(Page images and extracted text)
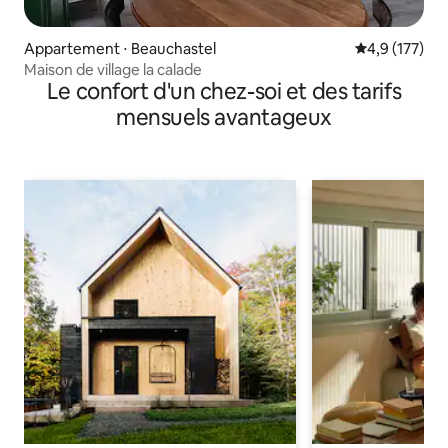
Appartement ⋅ Beauchastel
Évaluation mo
4,9 (177)
Maison de village la calade
Le confort d'un chez-soi et des tarifs
mensuels avantageux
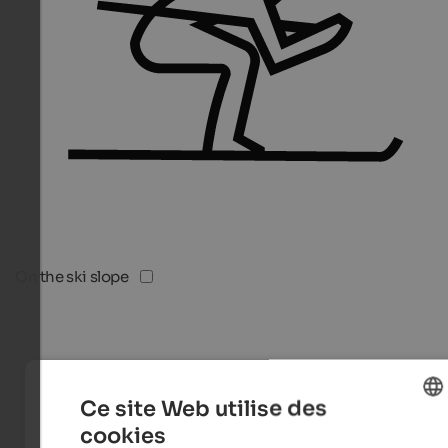
On the ski slope
Ce site Web utilise des
cookies
ENGLISH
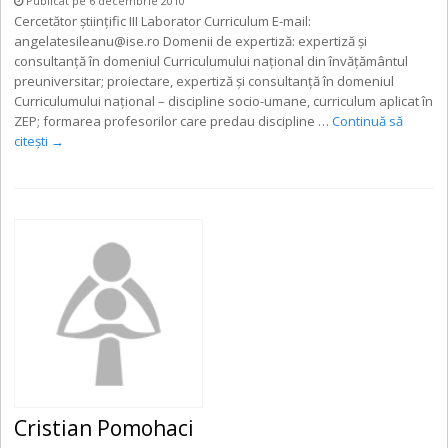
Publicat pe 6 decembrie 2010
Cercetător ştiinţific III Laborator Curriculum E-mail:
angelatesileanu@ise.ro Domenii de expertiză: expertiză şi
consultanţă în domeniul Curriculumului naţional din învăţământul
preuniversitar; proiectare, expertiză şi consultanţă în domeniul
Curriculumului naţional – discipline socio-umane, curriculum aplicat în
ZEP; formarea profesorilor care predau discipline …
Continuă să
citești
→
Cristian Pomohaci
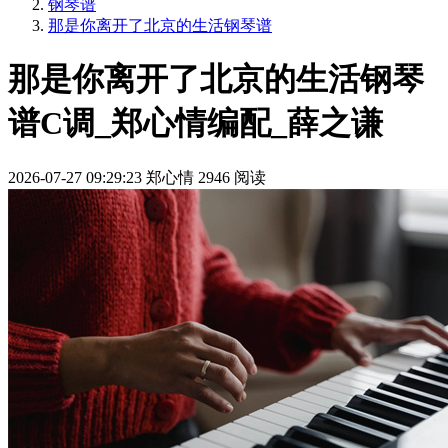
钢琴谱
那是你离开了北京的生活钢琴谱
那是你离开了北京的生活钢琴
谱C调_郑心情编配_薛之谦
2026-07-27 09:29:23
郑心情
2946 阅读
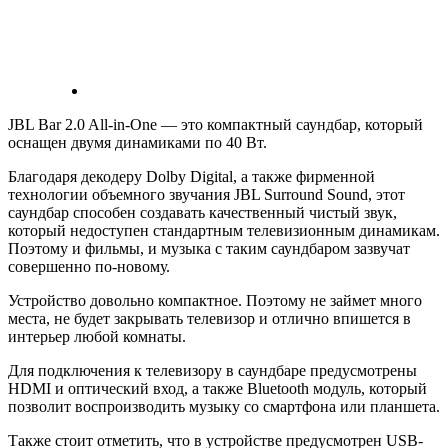
JBL Bar 2.0 All-in-One — это компактный саундбар, который
оснащен двумя динамиками по 40 Вт.
Благодаря декодеру Dolby Digital, а также фирменной
технологии объемного звучания JBL Surround Sound, этот
саундбар способен создавать качественный чистый звук,
который недоступен стандартным телевизионным динамикам.
Поэтому и фильмы, и музыка с таким саундбаром зазвучат
совершенно по-новому.
Устройство довольно компактное. Поэтому не займет много
места, не будет закрывать телевизор и отлично впишется в
интерьер любой комнаты.
Для подключения к телевизору в саундбаре предусмотрены
HDMI и оптический вход, а также Bluetooth модуль, который
позволит воспроизводить музыку со смартфона или планшета.
Также стоит отметить, что в устройстве предусмотрен USB-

What to work on
What are the lines from the one with "Для подключения к" through the last line of the records above? Quote them exactly and add nothing.

Exercise solution
Для подключения к телевизору в саундбаре предусмотрены
HDMI и оптический вход, а также Bluetooth модуль, который
позволит воспроизводить музыку со смартфона или планшета.
Также стоит отметить, что в устройстве предусмотрен USB-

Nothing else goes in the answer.